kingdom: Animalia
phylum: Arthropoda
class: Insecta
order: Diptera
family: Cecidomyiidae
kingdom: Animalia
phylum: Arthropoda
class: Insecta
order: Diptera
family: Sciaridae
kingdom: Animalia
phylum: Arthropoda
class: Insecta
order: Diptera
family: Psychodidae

────────────────

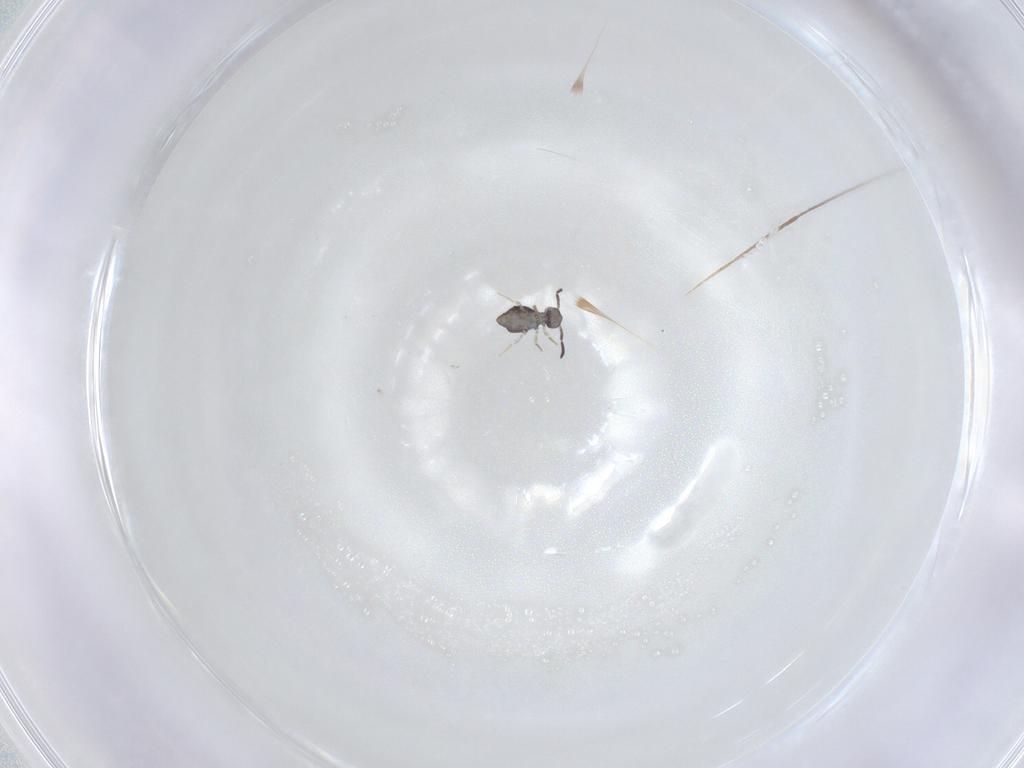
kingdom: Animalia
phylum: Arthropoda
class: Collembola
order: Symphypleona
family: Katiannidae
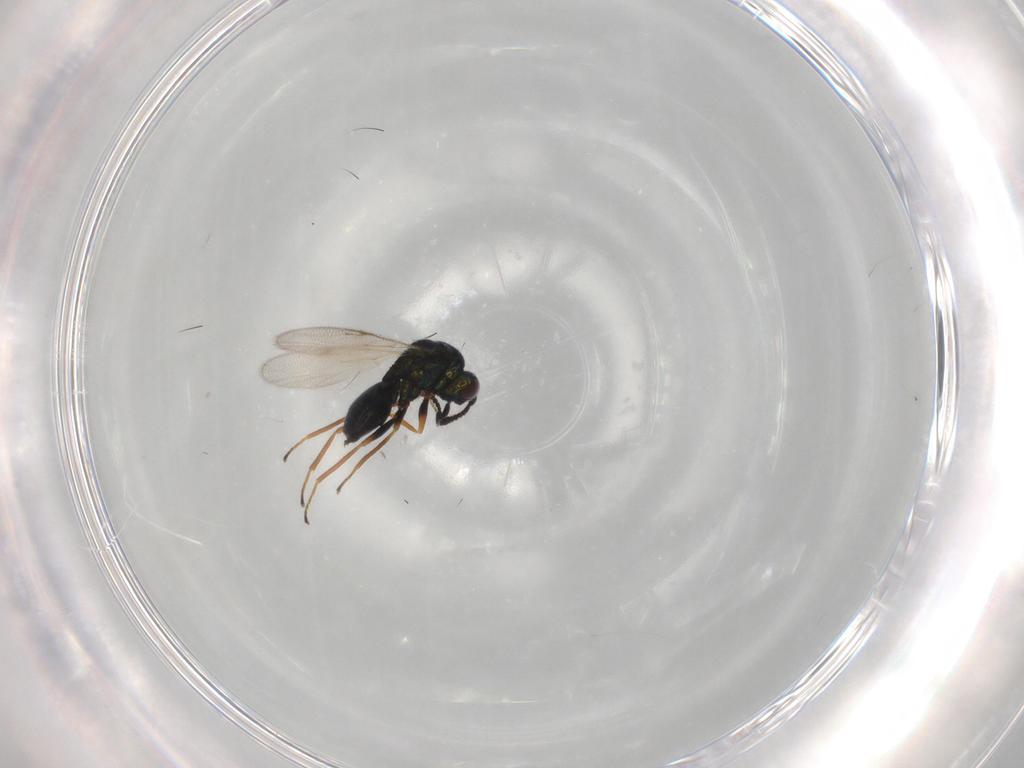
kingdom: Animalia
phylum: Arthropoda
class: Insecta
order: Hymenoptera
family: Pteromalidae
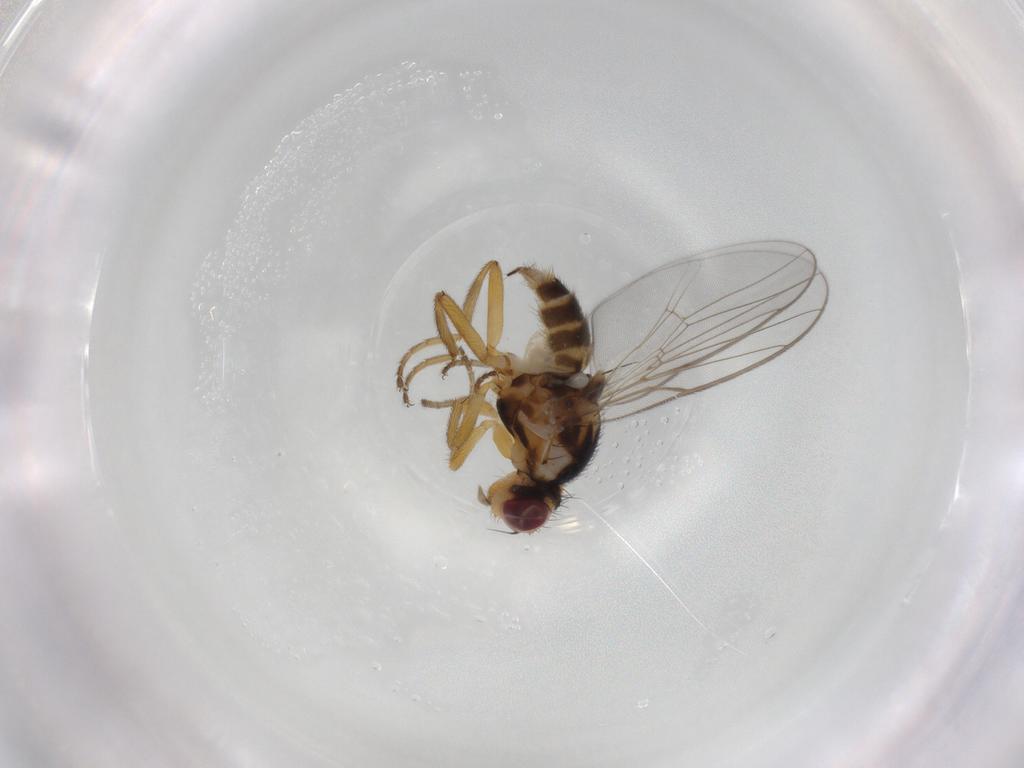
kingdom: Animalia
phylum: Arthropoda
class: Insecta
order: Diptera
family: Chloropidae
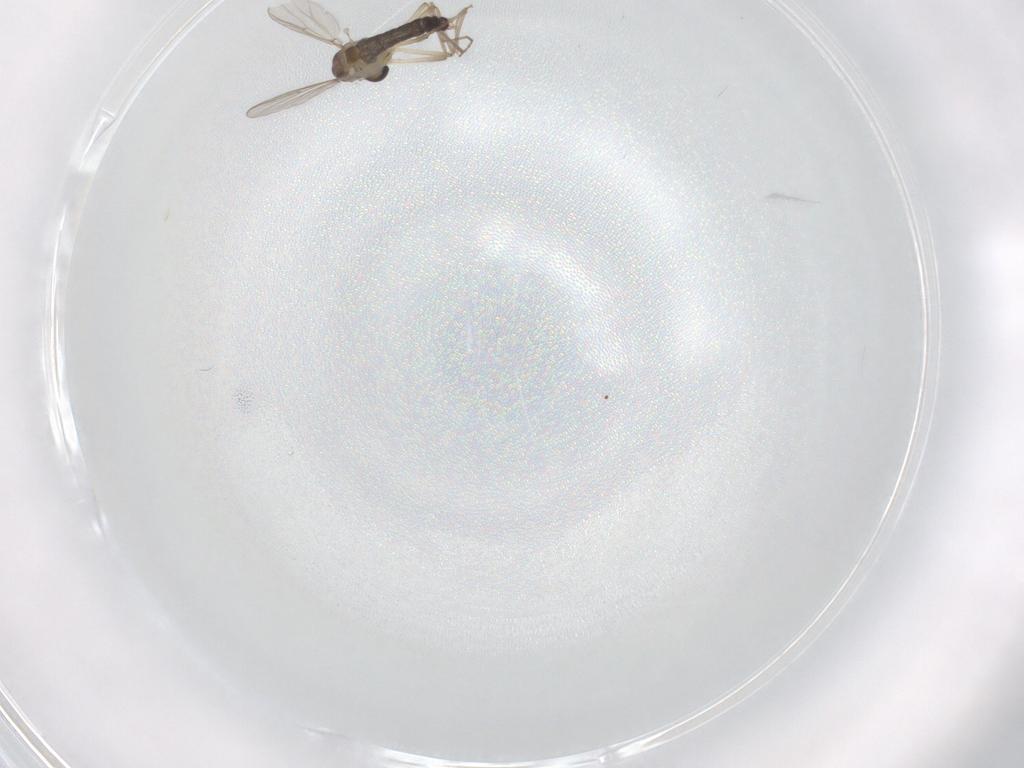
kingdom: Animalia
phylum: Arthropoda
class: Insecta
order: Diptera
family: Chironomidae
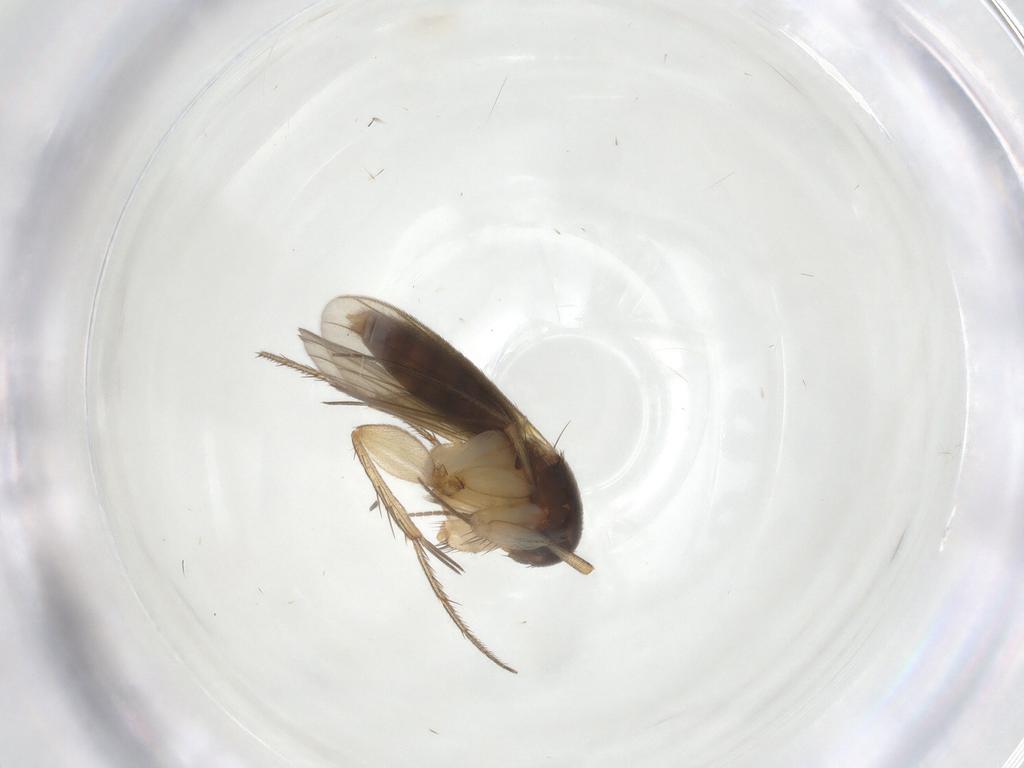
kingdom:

────────────────

• _PROBLEM REQUIREMENTS_:
Give only the number of lines above that contain the string "family", matching case exactly.

• _WORKED ANSWER_:
7